● **Teks yang Diberikan**
BERITANANGGROE.com | Pemerintah Aceh secara tegas menolak keputusan Kementerian Dalam Negeri (Kemendagri) terkait penetapan empat pulau—Panjang, Lipan, Mangkir Kecil, dan Mangkir Besar—sebagai bagian dari wilayah Provinsi Sumatera Utara.
Penegasan ini disampaikan Gubernur Aceh, Muzakir Manaf (Mualem), dalam rapat khusus yang digelar Jumat malam, 13 Juni 2025, di Banda Aceh. Rapat tersebut melibatkan anggota Forum Bersama (Forbes) DPR RI dan DPD RI asal Aceh, pimpinan dan anggota DPRA, ketua fraksi dan partai politik lokal, Plt. Sekda Aceh, kepala SKPA dan biro, rektor perguruan tinggi, serta sejumlah ulama.
“Pemerintah Aceh menolak keras penetapan sepihak dari Kemendagri terkait status empat pulau yang diklaim sebagai bagian dari Sumatera Utara. Secara historis, hukum, dan teknis, keempat pulau itu merupakan bagian dari wilayah Aceh,” kata Mualem di hadapan peserta rapat.
Ia menyebutkan, Pemerintah Aceh telah menyiapkan berbagai dokumen dan bukti pendukung yang menunjukkan keabsahan klaim wilayah atas keempat pulau yang berada di perbatasan Kabupaten Aceh Singkil (Aceh) dan Kabupaten Tapanuli Tengah (Sumatera Utara) tersebut.

● **Materi yang Diekstrak**
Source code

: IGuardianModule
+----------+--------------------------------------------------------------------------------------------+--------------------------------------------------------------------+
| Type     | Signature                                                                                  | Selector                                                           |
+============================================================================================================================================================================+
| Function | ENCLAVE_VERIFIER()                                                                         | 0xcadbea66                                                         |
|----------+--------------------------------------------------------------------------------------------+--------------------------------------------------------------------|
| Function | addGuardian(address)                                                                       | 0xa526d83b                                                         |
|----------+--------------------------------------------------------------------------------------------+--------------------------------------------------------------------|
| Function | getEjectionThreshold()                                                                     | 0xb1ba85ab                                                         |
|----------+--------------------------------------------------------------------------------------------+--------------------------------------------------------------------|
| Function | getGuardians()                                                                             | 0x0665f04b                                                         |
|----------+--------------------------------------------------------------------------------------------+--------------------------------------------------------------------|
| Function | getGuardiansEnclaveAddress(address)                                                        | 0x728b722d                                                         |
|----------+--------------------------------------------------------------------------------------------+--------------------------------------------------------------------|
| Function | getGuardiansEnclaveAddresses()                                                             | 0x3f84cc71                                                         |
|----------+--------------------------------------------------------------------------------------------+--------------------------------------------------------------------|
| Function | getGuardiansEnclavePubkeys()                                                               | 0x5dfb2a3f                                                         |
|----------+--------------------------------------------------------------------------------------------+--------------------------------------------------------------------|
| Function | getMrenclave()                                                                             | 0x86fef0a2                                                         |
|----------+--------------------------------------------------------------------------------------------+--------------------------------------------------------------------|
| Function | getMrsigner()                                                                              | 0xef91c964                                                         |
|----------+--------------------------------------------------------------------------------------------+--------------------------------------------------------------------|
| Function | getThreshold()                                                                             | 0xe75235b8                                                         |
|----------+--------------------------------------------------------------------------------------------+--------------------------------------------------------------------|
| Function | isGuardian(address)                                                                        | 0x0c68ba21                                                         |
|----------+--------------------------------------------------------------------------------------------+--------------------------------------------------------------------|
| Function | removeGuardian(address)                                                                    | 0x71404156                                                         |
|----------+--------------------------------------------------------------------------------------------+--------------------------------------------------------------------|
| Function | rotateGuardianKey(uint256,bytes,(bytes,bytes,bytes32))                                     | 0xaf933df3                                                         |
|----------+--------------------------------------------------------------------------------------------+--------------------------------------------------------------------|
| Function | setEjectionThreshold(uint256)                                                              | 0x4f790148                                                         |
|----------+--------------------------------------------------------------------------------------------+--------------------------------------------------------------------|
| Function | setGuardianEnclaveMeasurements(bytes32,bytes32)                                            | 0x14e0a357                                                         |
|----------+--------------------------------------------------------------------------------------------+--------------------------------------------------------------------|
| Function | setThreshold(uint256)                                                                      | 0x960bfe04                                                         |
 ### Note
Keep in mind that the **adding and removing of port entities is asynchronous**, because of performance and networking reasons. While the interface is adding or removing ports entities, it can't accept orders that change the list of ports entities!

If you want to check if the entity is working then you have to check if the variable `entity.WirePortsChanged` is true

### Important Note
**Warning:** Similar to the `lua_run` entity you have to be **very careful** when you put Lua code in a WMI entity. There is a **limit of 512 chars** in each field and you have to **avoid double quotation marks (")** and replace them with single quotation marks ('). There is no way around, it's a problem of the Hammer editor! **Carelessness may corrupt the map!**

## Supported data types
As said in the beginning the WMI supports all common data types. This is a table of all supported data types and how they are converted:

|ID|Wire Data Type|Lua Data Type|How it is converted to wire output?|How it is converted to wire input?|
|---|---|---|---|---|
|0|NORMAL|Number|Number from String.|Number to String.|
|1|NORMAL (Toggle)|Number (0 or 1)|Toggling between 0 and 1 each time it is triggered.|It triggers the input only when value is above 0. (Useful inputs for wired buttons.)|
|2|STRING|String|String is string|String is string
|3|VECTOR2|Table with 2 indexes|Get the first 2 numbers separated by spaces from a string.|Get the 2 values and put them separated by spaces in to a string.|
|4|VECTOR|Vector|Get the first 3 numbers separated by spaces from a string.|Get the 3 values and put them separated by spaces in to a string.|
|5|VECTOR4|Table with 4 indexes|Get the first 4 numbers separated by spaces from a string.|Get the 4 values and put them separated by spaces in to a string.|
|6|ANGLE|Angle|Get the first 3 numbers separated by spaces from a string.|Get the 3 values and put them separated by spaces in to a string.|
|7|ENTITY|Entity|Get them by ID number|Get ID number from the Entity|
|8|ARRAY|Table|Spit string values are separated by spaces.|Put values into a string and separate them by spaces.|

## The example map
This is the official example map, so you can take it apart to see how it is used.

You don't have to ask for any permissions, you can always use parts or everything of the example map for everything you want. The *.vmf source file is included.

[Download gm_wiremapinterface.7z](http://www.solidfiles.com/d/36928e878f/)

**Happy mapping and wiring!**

● **Latihan**
Bagaimana lanjutan berita tentang penolakan Pemerintah Aceh atas penetapan empat pulau oleh Kemendagri? Tuliskan lanjutannya, dimulai sesudah kalimat terakhir berita itu.

● **Hasil Latihan**
Menurut Mualem, Kemendagri telah menjadwalkan pertemuan lanjutan pada 18 Juni 2025, yang akan mempertemukan pihak-pihak terkait untuk menyelesaikan sengketa kewilayahan tersebut. Pemerintah Aceh akan memanfaatkan forum tersebut untuk memaparkan data dan bukti yang dimiliki.
“Insya Allah tanggal 18 Juni nanti akan digelar rapat bersama Kemendagri dan semua pihak terkait. Kami akan hadir dengan bukti-bukti yang sah,” tegas Mualem.
Selain membahas status kepemilikan pulau, pertemuan juga menyoroti Revisi Undang-Undang Pemerintahan Aceh (UUPA). Dalam forum itu, Gubernur menegaskan bahwa revisi UUPA harus tetap merujuk pada semangat Nota Kesepahaman Helsinki 2005.
“Revisi harus memperkuat, bukan melemahkan kekhususan Aceh,” ujarnya.
Beberapa poin yang diusulkan dalam revisi UUPA antara lain penguatan kewenangan Aceh dalam pengelolaan sumber daya alam, perdagangan internasional, serta kejelasan tentang Dana Otonomi Khusus termasuk persentase dan peruntukannya, tanpa batasan waktu.
Menutup rapat, Gubernur dan seluruh peserta menyatakan komitmen bersama untuk mengawal dua isu strategis tersebut—yakni status kepemilikan empat pulau dan revisi UUPA—secara solid dan terkoordinasi.(**)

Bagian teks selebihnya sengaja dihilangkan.